= TASK PROMPT =
Give back exactly the lines of the data below, starting with the line that has "- HR oparty na faktach" and going on through the line that has "2009 roku przeciętne miesięczne".

= SUPPLIED RECORDS =
+ + + + + + +

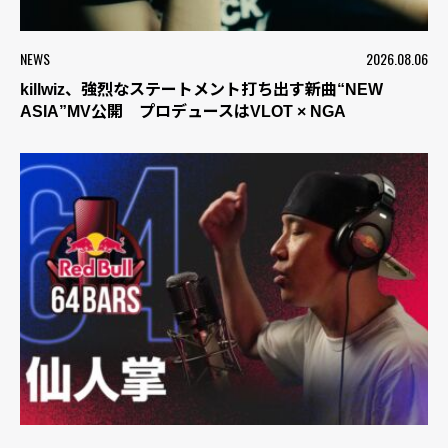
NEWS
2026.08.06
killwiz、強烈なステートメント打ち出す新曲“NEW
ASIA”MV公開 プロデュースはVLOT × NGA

+ + + + + + +

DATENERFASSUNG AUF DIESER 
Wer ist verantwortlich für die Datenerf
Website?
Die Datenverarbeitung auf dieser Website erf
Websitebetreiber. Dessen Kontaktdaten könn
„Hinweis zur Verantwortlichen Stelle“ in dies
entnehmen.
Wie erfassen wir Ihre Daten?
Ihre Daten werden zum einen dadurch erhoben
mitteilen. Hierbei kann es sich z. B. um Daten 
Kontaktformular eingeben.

+ + + + + + +

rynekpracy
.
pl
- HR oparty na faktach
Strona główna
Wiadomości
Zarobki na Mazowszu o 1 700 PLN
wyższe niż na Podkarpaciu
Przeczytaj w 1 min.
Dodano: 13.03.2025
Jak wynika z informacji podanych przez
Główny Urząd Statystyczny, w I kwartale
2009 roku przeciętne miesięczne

+ + + + + + +

= WRITTEN RESPONSE =
- HR oparty na faktach
Strona główna
Wiadomości
Zarobki na Mazowszu o 1 700 PLN
wyższe niż na Podkarpaciu
Przeczytaj w 1 min.
Dodano: 13.03.2025
Jak wynika z informacji podanych przez
Główny Urząd Statystyczny, w I kwartale
2009 roku przeciętne miesięczne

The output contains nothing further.